No pasó mucho tiempo para que luego apareciera el uso de la didanosina (ddl) como sucedáneo al Retrovir®, y luego la zalcitabina (ddC), que eclipsaría a la AZT, hasta que en 1996 llegaron desde Vancouver, Canadá, los resultados del empleo del tratamiento antirretroviral de gran actividad (TARGA), que demostraron de manera fehaciente que la combinación de tres o cuatro antirretrovirales reducía la morbimortalidad, permitía un grado de supresión del VIH y confería una mayor tolerancia; por tales motivos, es usado hasta nuestros días18.
Conclusiones
La irrupción del VIH/sida supuso, entre todas sus vicisitudes, un avance en el ámbito biomédico. Estos progresos incluyeron tanto los intentos por explicarse la patogenia como las aspiraciones de paliar dicho mal.
Tales avances (entiéndase la terapéutica farmacológica) fueron posibles gracias a determinadas condiciones, pero otras no los favorecieron.
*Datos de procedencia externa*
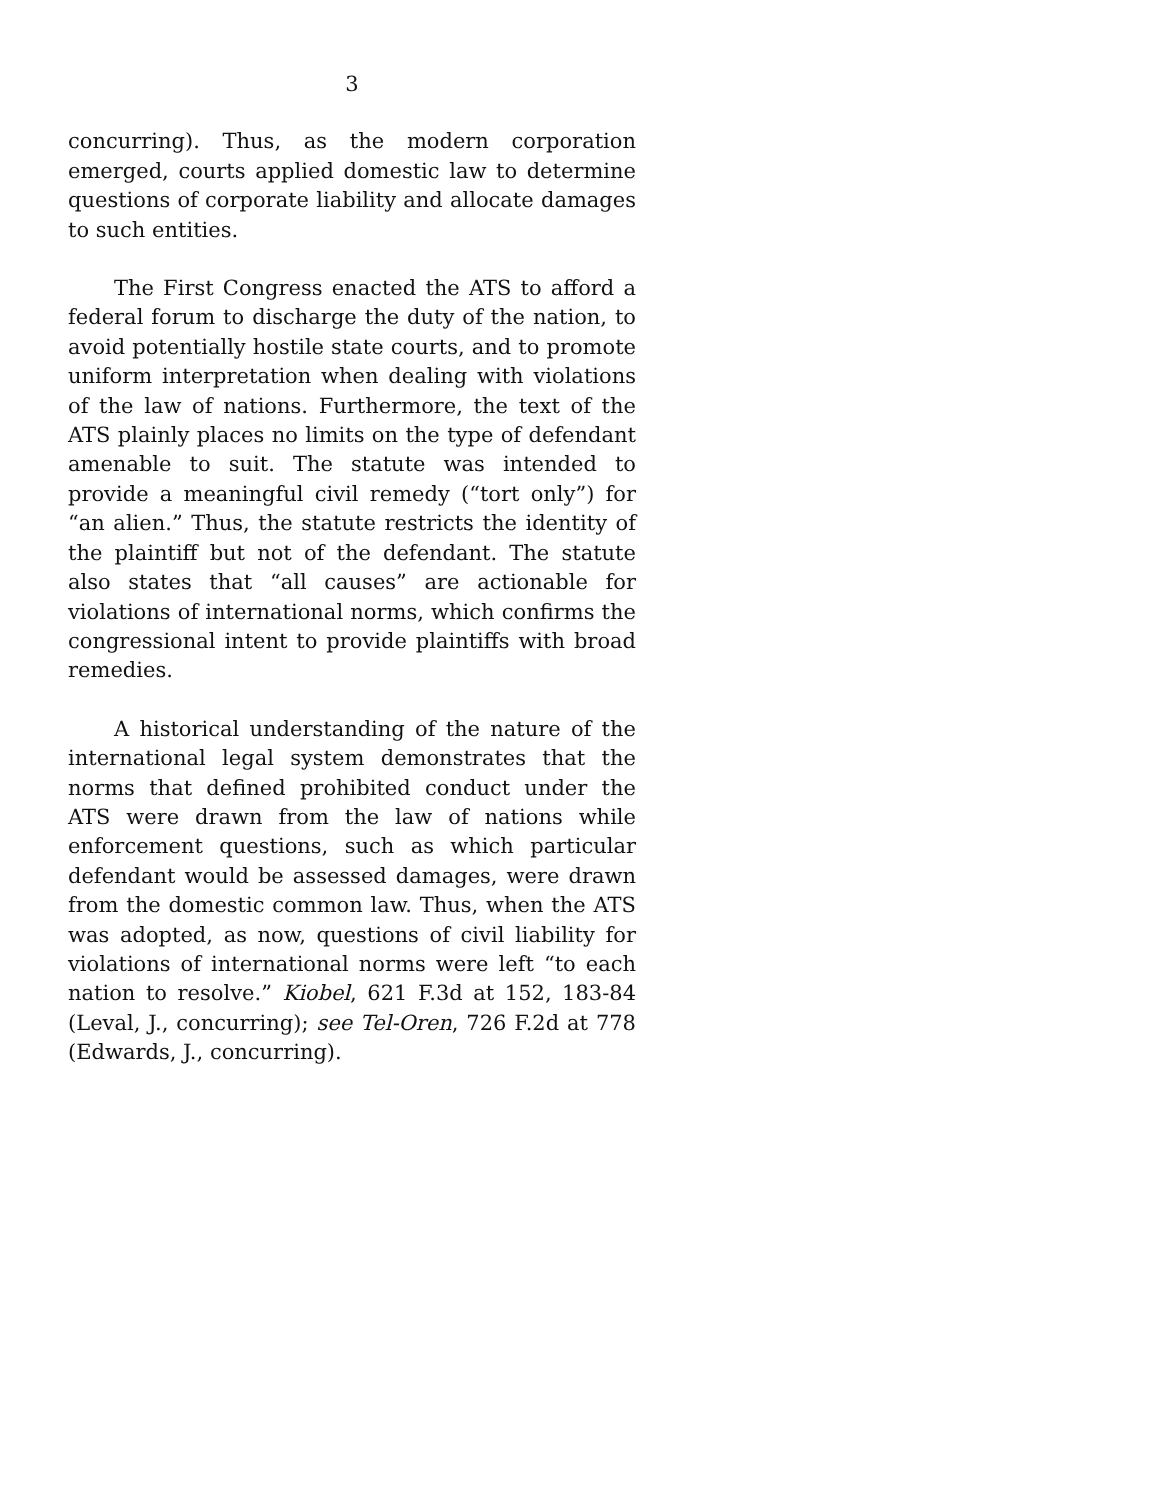3
concurring). Thus, as the modern corporation emerged, courts applied domestic law to determine questions of corporate liability and allocate damages to such entities.
The First Congress enacted the ATS to afford a federal forum to discharge the duty of the nation, to avoid potentially hostile state courts, and to promote uniform interpretation when dealing with violations of the law of nations. Furthermore, the text of the ATS plainly places no limits on the type of defendant amenable to suit. The statute was intended to provide a meaningful civil remedy (“tort only”) for “an alien.” Thus, the statute restricts the identity of the plaintiff but not of the defendant. The statute also states that “all causes” are actionable for violations of international norms, which confirms the congressional intent to provide plaintiffs with broad remedies.
A historical understanding of the nature of the international legal system demonstrates that the norms that defined prohibited conduct under the ATS were drawn from the law of nations while enforcement questions, such as which particular defendant would be assessed damages, were drawn from the domestic common law. Thus, when the ATS was adopted, as now, questions of civil liability for violations of international norms were left “to each nation to resolve.” Kiobel, 621 F.3d at 152, 183-84 (Leval, J., concurring); see Tel-Oren, 726 F.2d at 778 (Edwards, J., concurring).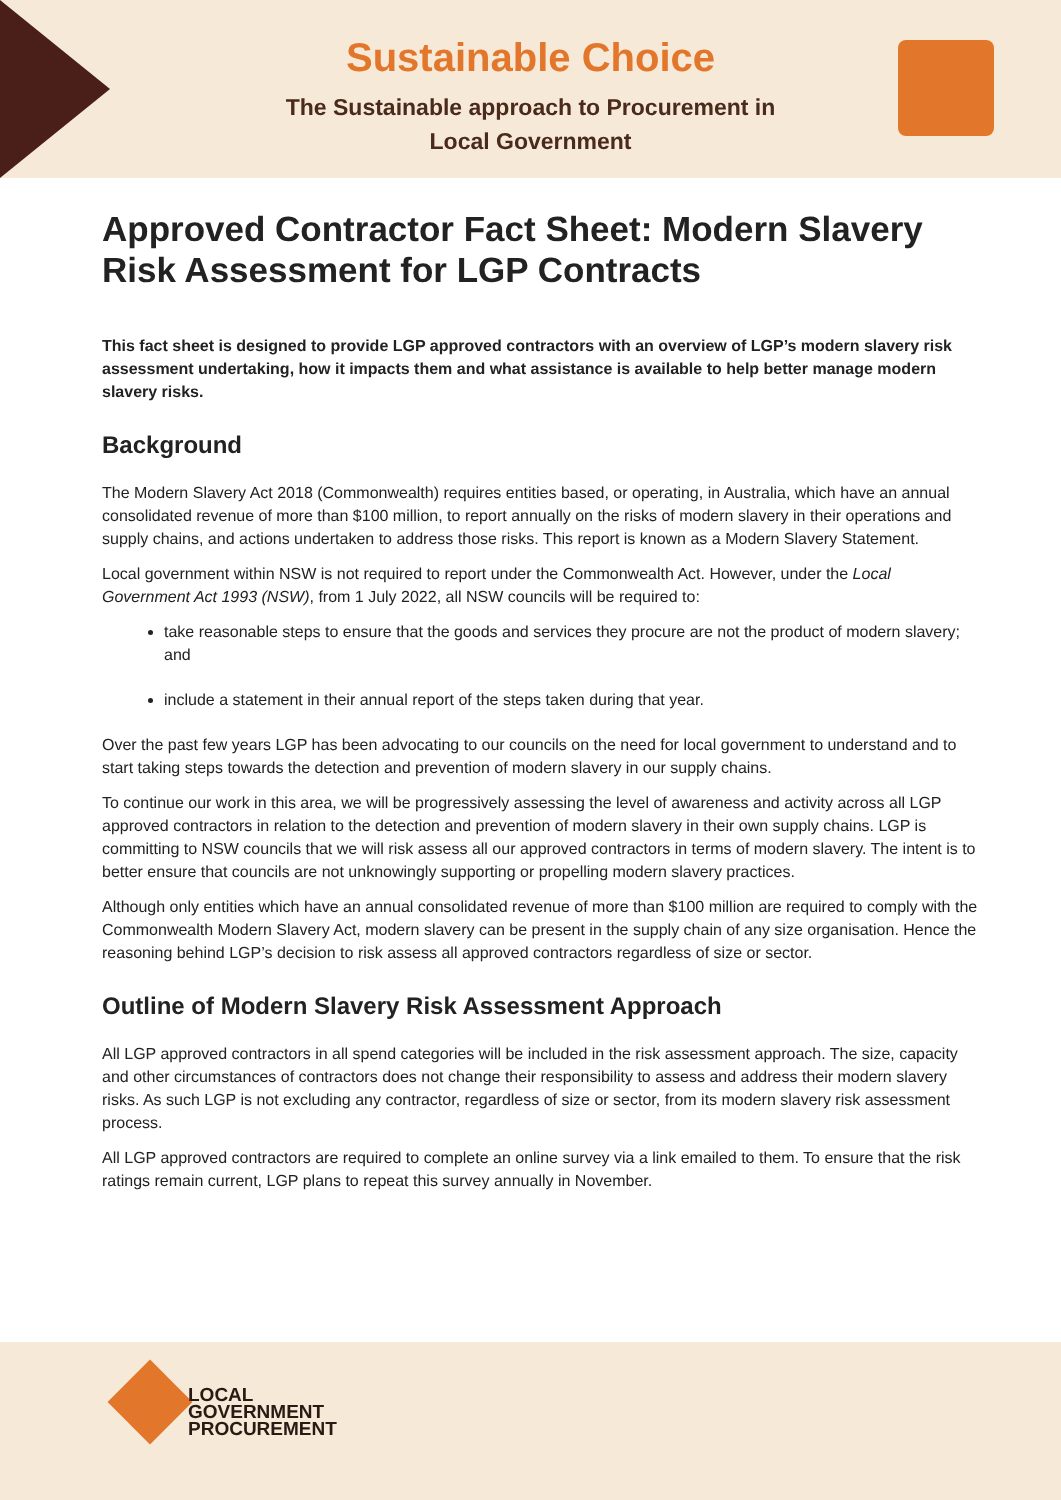Sustainable Choice
The Sustainable approach to Procurement in Local Government
Approved Contractor Fact Sheet: Modern Slavery Risk Assessment for LGP Contracts
This fact sheet is designed to provide LGP approved contractors with an overview of LGP’s modern slavery risk assessment undertaking, how it impacts them and what assistance is available to help better manage modern slavery risks.
Background
The Modern Slavery Act 2018 (Commonwealth) requires entities based, or operating, in Australia, which have an annual consolidated revenue of more than $100 million, to report annually on the risks of modern slavery in their operations and supply chains, and actions undertaken to address those risks. This report is known as a Modern Slavery Statement.
Local government within NSW is not required to report under the Commonwealth Act. However, under the Local Government Act 1993 (NSW), from 1 July 2022, all NSW councils will be required to:
take reasonable steps to ensure that the goods and services they procure are not the product of modern slavery; and
include a statement in their annual report of the steps taken during that year.
Over the past few years LGP has been advocating to our councils on the need for local government to understand and to start taking steps towards the detection and prevention of modern slavery in our supply chains.
To continue our work in this area, we will be progressively assessing the level of awareness and activity across all LGP approved contractors in relation to the detection and prevention of modern slavery in their own supply chains. LGP is committing to NSW councils that we will risk assess all our approved contractors in terms of modern slavery. The intent is to better ensure that councils are not unknowingly supporting or propelling modern slavery practices.
Although only entities which have an annual consolidated revenue of more than $100 million are required to comply with the Commonwealth Modern Slavery Act, modern slavery can be present in the supply chain of any size organisation. Hence the reasoning behind LGP’s decision to risk assess all approved contractors regardless of size or sector.
Outline of Modern Slavery Risk Assessment Approach
All LGP approved contractors in all spend categories will be included in the risk assessment approach. The size, capacity and other circumstances of contractors does not change their responsibility to assess and address their modern slavery risks. As such LGP is not excluding any contractor, regardless of size or sector, from its modern slavery risk assessment process.
All LGP approved contractors are required to complete an online survey via a link emailed to them. To ensure that the risk ratings remain current, LGP plans to repeat this survey annually in November.
LOCAL
GOVERNMENT
PROCUREMENT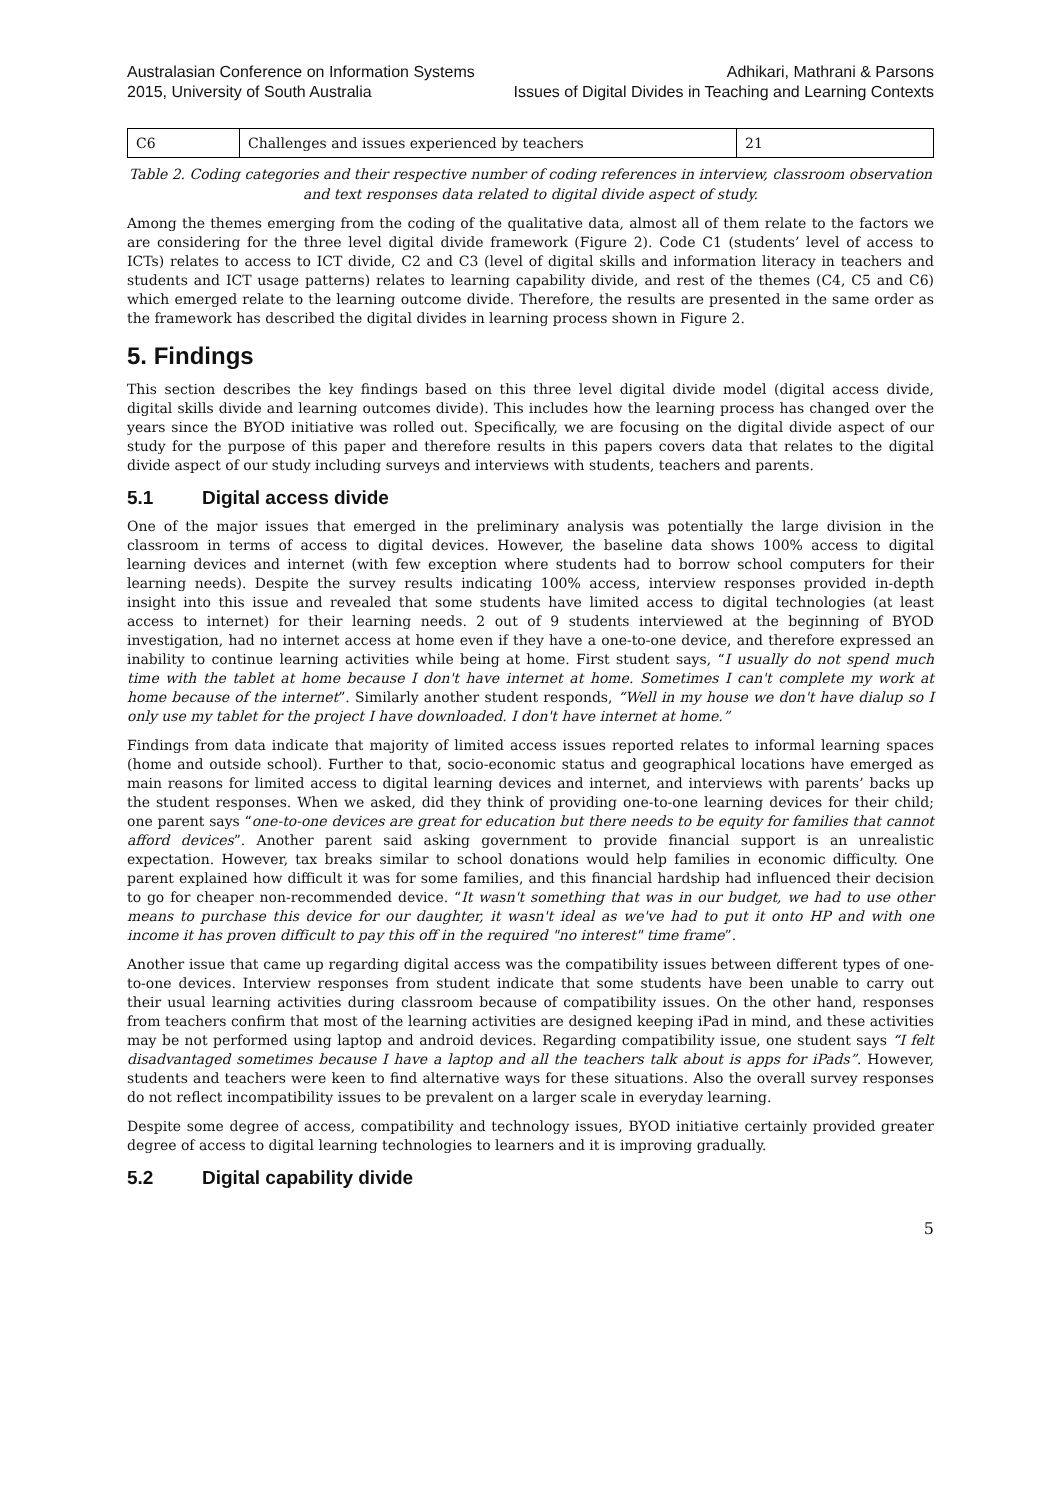Australasian Conference on Information Systems
2015, University of South Australia
Adhikari, Mathrani & Parsons
Issues of Digital Divides in Teaching and Learning Contexts
| C6 | Challenges and issues experienced by teachers | 21 |
Table 2. Coding categories and their respective number of coding references in interview, classroom observation and text responses data related to digital divide aspect of study.
Among the themes emerging from the coding of the qualitative data, almost all of them relate to the factors we are considering for the three level digital divide framework (Figure 2). Code C1 (students’ level of access to ICTs) relates to access to ICT divide, C2 and C3 (level of digital skills and information literacy in teachers and students and ICT usage patterns) relates to learning capability divide, and rest of the themes (C4, C5 and C6) which emerged relate to the learning outcome divide. Therefore, the results are presented in the same order as the framework has described the digital divides in learning process shown in Figure 2.
5. Findings
This section describes the key findings based on this three level digital divide model (digital access divide, digital skills divide and learning outcomes divide). This includes how the learning process has changed over the years since the BYOD initiative was rolled out. Specifically, we are focusing on the digital divide aspect of our study for the purpose of this paper and therefore results in this papers covers data that relates to the digital divide aspect of our study including surveys and interviews with students, teachers and parents.
5.1 Digital access divide
One of the major issues that emerged in the preliminary analysis was potentially the large division in the classroom in terms of access to digital devices. However, the baseline data shows 100% access to digital learning devices and internet (with few exception where students had to borrow school computers for their learning needs). Despite the survey results indicating 100% access, interview responses provided in-depth insight into this issue and revealed that some students have limited access to digital technologies (at least access to internet) for their learning needs. 2 out of 9 students interviewed at the beginning of BYOD investigation, had no internet access at home even if they have a one-to-one device, and therefore expressed an inability to continue learning activities while being at home. First student says, “I usually do not spend much time with the tablet at home because I don't have internet at home. Sometimes I can't complete my work at home because of the internet”. Similarly another student responds, “Well in my house we don't have dialup so I only use my tablet for the project I have downloaded. I don't have internet at home.”
Findings from data indicate that majority of limited access issues reported relates to informal learning spaces (home and outside school). Further to that, socio-economic status and geographical locations have emerged as main reasons for limited access to digital learning devices and internet, and interviews with parents’ backs up the student responses. When we asked, did they think of providing one-to-one learning devices for their child; one parent says “one-to-one devices are great for education but there needs to be equity for families that cannot afford devices”. Another parent said asking government to provide financial support is an unrealistic expectation. However, tax breaks similar to school donations would help families in economic difficulty. One parent explained how difficult it was for some families, and this financial hardship had influenced their decision to go for cheaper non-recommended device. “It wasn't something that was in our budget, we had to use other means to purchase this device for our daughter, it wasn't ideal as we've had to put it onto HP and with one income it has proven difficult to pay this off in the required "no interest" time frame”.
Another issue that came up regarding digital access was the compatibility issues between different types of one-to-one devices. Interview responses from student indicate that some students have been unable to carry out their usual learning activities during classroom because of compatibility issues. On the other hand, responses from teachers confirm that most of the learning activities are designed keeping iPad in mind, and these activities may be not performed using laptop and android devices. Regarding compatibility issue, one student says “I felt disadvantaged sometimes because I have a laptop and all the teachers talk about is apps for iPads”. However, students and teachers were keen to find alternative ways for these situations. Also the overall survey responses do not reflect incompatibility issues to be prevalent on a larger scale in everyday learning.
Despite some degree of access, compatibility and technology issues, BYOD initiative certainly provided greater degree of access to digital learning technologies to learners and it is improving gradually.
5.2 Digital capability divide
5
En México, la parte económica tuvo un papel fundamental, puesto que permitió el uso de la terapéutica con antifúngicos, antibióticos y antivirales como base para el tratamiento de las manifestaciones de VIH/sida, pero no para la compra del primer antirretroviral, ya fuese por las consecuencias de las políticas neoliberales que enfrentaba el país o por el debilitamiento del Estado benefactor, pero aún más por el eminente costo de la AZT. En tal sentido, se entiende que haya resultado más funcional en términos económicos el uso de los fármacos antes mencionados.
De igual importancia fueron las pruebas realizadas en EE.UU., que no arrojaron información concluyente acerca del uso de AZT en la población latina y que dejaron un cerco de interrogantes, porque para la población caucásica fue significativa en términos de mayor sobrevida y de reducción de la morbimortalidad, en especial de la neumonía por P. jirovecii, la cual no era la principal causa de muerte entre los casos mexicanos.
Para concluir, es importante mencionar que la ralentización en la adquisición de AZT, y el encarecimiento de su uso en ensayos clínicos en algunos institutos, se debieron en buena parte al silencio por parte de las autoridades ante la presencia del VIH/sida en México, lo cual obstaculizó e invisibilizó la sección de una «generación perdida» que no conoció los albores del porvenir.